Friday, November 16, 2007
Beowulf is a weak film whose motion capture technique and stereoscopic 3D will distract reviewers and audiences from realizing how empty it is. Director Robert Zemeckis is far more involved with his camera than his characters. Some may mistake Zemeckis use of motion capture as a quest for realism, but it's not. Motion capture is just a way for Zemeckis to exert more control over the film; the problem is that control is a disadvantage in the hands of a second-rate director.
The story is about powerful men who are seduced by evil but who can't admit to their failings. This can be the stuff of great drama, but the film rarely rises beyond a high school production of Macbeth. Instead of Zemeckis burrowing into his characters and providing them with conflicting needs and desires, they succumb all too easily. While they are eventually forced to confront their sins, they never feel the full weight of them.
Zemeckis uses motion capture for two reasons. One is to avoid going on location and the other to give him increased freedom with the camera. Neither reason justifies the effort involved.
Locations inform an actor's performance. Lawrence of Arabia would not be the same film if it was shot on a soundstage, unless you believe that the desert heat, the great expanse and the sand that gets blown into every crevice and orifice did not influence the performances. For all of Zemeckis's obsession with skin pores, body hair and saliva, he hasn't bothered to show the breath of characters when they are standing in the snow.
Zemeckis is more besotted with stereoscopic 3D and a computer animated camera than a first year film student. He can't resist throwing things at the audience or using mile-long camera moves. The camera is constantly calling attention to itself, never more so than in the sequence where Beowulf decides to fight Grendel while naked. Besides being questionable from a tactical standpoint, this results in some of the most contrived camera compositions imaginable. While the audience should be getting emotionally involved in the battle, it's constantly distracted by the ways that Zemeckis uses the camera and props to hide Beowulf's genitals. In one shot, Zemeckis hides them behind a sword stuck in the floor, one of many obvious pieces of sexual symbolism sure to raise snickers from the twelve year olds who are the film's target audience.

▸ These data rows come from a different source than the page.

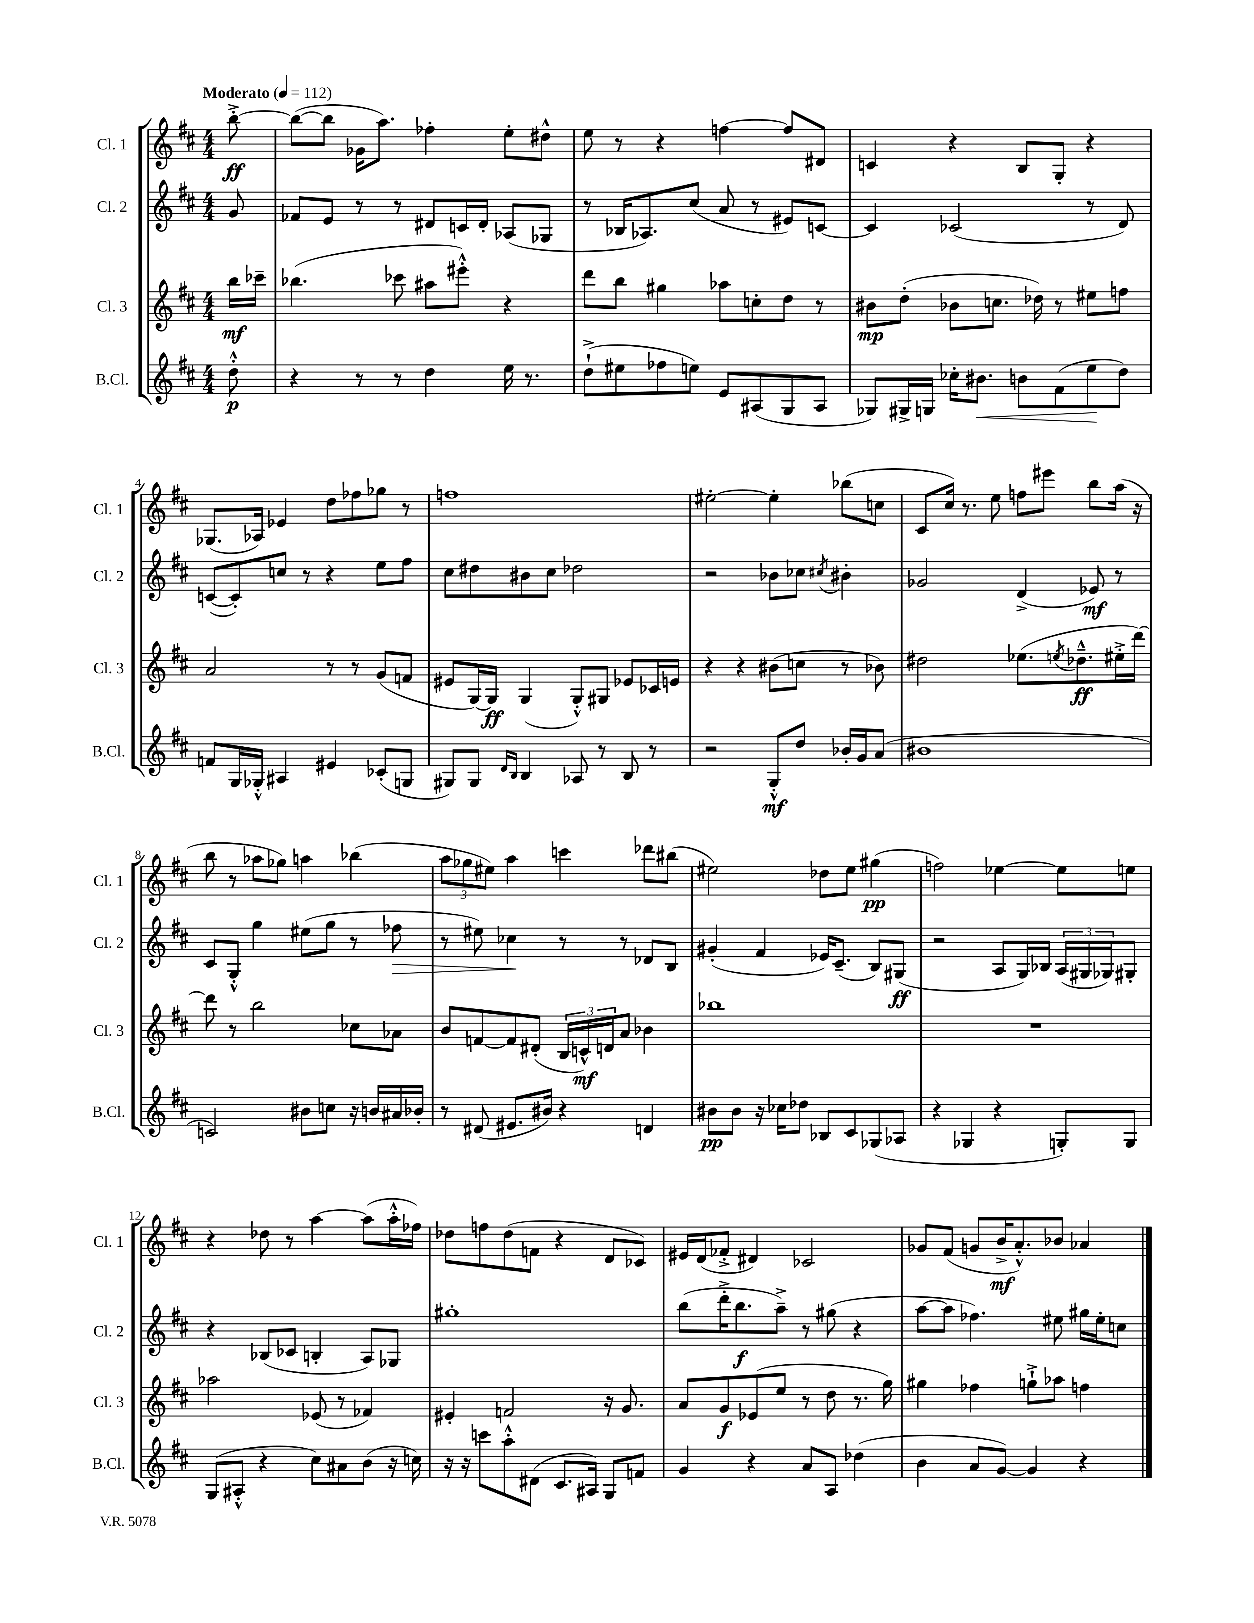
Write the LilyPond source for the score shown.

<<
\new StaffGroup <<
\new Staff = "s0" \with { instrumentName = "Cl. 1" shortInstrumentName = "Cl. 1" } {
    \clef treble \key d \major \numericTimeSignature \time 4/4 \partial 8 \tempo "Moderato" 4 = 112
    b''8~-.->\ff |
    b''8~( b''8 ges'16 a''8.) fes''4-. e''8-. dis''8-^ |
    e''8 r8 r4 f''4~ f''8 dis'8 |
    c'4 r4 b8 g8-. r4 |
    ges8.( aes16) ees'4 d''8 fes''8 ges''8 r8 |
    f''1 |
    eis''2~-. eis''4-. bes''8( c''8 |
    cis'8 cis''16) r8. e''8 f''8 eis'''8 b''8 a''16( r16 |
    b''8 r8 aes''8 ges''8) a''4 bes''4( |
    \tuplet 3/2 { a''8 ges''8 eis''8) } a''4 c'''4 des'''8 bis''8( |
    eis''2) des''8 eis''8 gis''4\pp( |
    f''2) ees''4~ ees''8 e''8 |
    r4 des''8 r8 a''4~ a''8( a''16-.-^ fes''16) |
    des''8 f''8 des''8( f'8 r4 d'8 ces'8) |
    eis'16 d'16( fes'8-.-> dis'4) ces'2 |
    ges'8 fis'8( g'8 b'16->\mf a'8.-.-^) bes'8 aes'4 \bar "|." |
}
\new Staff = "s1" \with { instrumentName = "Cl. 2" shortInstrumentName = "Cl. 2" } {
    \clef treble \key d \major \numericTimeSignature \time 4/4 \partial 8
    g'8 |
    fes'8 e'8 r8 r8 dis'8 c'16 dis'16-. aes8( ges8 |
    r8 bes16 aes8.) cis''8( a'8 r8 eis'8) c'8~ |
    c'4 ces'2( r8 d'8) |
    c'8~( c'8-.) c''8 r8 r4 e''8 fis''8 |
    cis''8 dis''8 bis'8 cis''8 des''2 |
    r2 bes'8 ces''8 \acciaccatura { cis''8 } bis'4-. |
    ges'2 d'4->( ees'8\mf) r8 |
    cis'8 g8-.-^ g''4 eis''8( g''8 r8 fes''8\> |
    r8 eis''8) ces''4\! r8 r8 des'8 b8 |
    gis'4-.( fis'4 ees'16) cis'8.--( b8) gis8\ff( |
    r2 a8 g16) bes16 \tuplet 3/2 { a16( gis16 ges16) } gis8-. |
    r4 bes8( ces'8 b4-. a8) ges8 |
    gis''1-. |
    b''8( d'''16-.-> b''8.\f a''8--->) r8 gis''8( r4 |
    a''8~ a''8 fes''4.) eis''8 gis''16 eis''16-. c''8 \bar "|." |
}
\new Staff = "s2" \with { instrumentName = "Cl. 3" shortInstrumentName = "Cl. 3" } {
    \clef treble \key d \major \numericTimeSignature \time 4/4 \partial 8
    b''16\mf ces'''16-- |
    bes''4.( ces'''8 ais''8 eis'''8-.-^) r4 |
    d'''8 b''8 gis''4 aes''8 c''8-. d''8 r8 |
    bis'8\mp d''8-.( bes'8 c''8. des''16) r8 eis''8 f''8 |
    a'2 r8 r8 g'8( f'8 |
    eis'8 g16~) g16\ff g4( g8-.-^) gis8 ees'8 ces'16 e'16 |
    r4 r4 bis'8( c''8 r8 bes'8) |
    dis''2 ees''8.( \acciaccatura { e''8 } des''8.---^\ff eis''16-.-> d'''16~) |
    d'''8 r8 b''2 ces''8 aes'8 |
    b'8 f'8~ f'8 dis'8-.( \tuplet 3/2 { b16 c'16-^\mf) d'16 } a'8 bes'4 |
    bes''1 |
    R1 |
    aes''2 ees'8( r8 fes'4) |
    eis'4-. f'2 r16 g'8. |
    a'8 g'8\f ees'8( e''8 r8 d''8 r8. g''16) |
    gis''4 fes''4 g''8-!-> aes''8 f''4 \bar "|." |
}
\new Staff = "s3" \with { instrumentName = "B.Cl." shortInstrumentName = "B.Cl." } {
    \clef treble \key d \major \numericTimeSignature \time 4/4 \partial 8
    d''8-.-^\p |
    r4 r8 r8 d''4 e''16 r8. |
    d''8-!->( eis''8 fes''8 e''8) e'8 ais8( g8 ais8 |
    ges8) gis16-> g16 ces''16-. bis'8.\< b'8 fis'8( e''8\! d''8) |
    f'8 g16 ges16-.-^ ais4 eis'4 ces'8-.( g8 |
    gis8) gis8 \grace { d'16 b16 } b4 aes8 r8 b8 r8 |
    r2 g8-.-^\mf d''8 bes'16-. g'16 a'8( |
    bis'1 |
    c'2) bis'8 c''8 r16 b'16 ais'16 bes'16-. |
    r8 dis'8( eis'8. bis'16) r4 d'4 |
    bis'8\pp bis'8 r16 ces''16 des''8 bes8 cis'8 ges8( aes8 |
    r4 ges4 r4 g8-.) g8 |
    g8( ais8-.-^ r4 cis''8) ais'8 b'8( r16 c''16) |
    r16 r16 c'''8 a''8-.-^ dis'8( cis'8. ais16) g8 f'8 |
    g'4 r4 a'8 a8 des''4( |
    b'4 a'8 g'8~) g'4 r4 \bar "|." |
}
>>
>>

While debates about motion capture and the relative success of it in this film will dominate the discussion, it's a pointless argument. Had the technical work been flawless, convincing the audience that they were watching flesh and blood creatures on the screen, it would not compensate for the fact that Beowulf is a colossally dumb movie. The characters are so simplistic, the drama so uninvolving, the direction so crass that no technique could elevate this film beyond mediocrity.
Compare the flight of arrows in this film to that of Olivier's Henry V. Compare the battle scenes with Eisenstein's Alexander Nevsky. Compare the monsters to those in Peter Jackson's The Lord of the Rings. Compare the complexity of the characters with George Stevens' Shane. In every case, Zemeckis falls short and by a wide margin.
What's going to kill this kind of film making is that reputable actors will avoid it like the plague. Anthony Hopkins and John Malkovich should be horrified with the results. No one will equate their "performances" in Beowulf with films where these actors appear in the flesh. Why would performers concerned with their reputations lend themselves to a process that doesn't present them at their best?
There will be debates as to whether this film is animated or not. Should it be eligible for the Best Animated Film Oscar? Let the debate rage, but I won't bother with it. A film like Beowulf is a waste of time regardless of how you classify it. Technique and novelty are never enough; they're just distractions that eventually lose their appeal. I demand more from movies than skin pores, big camera moves and spears pointed at my nose. A movie should have a heart and a mind, and Beowulf has neither.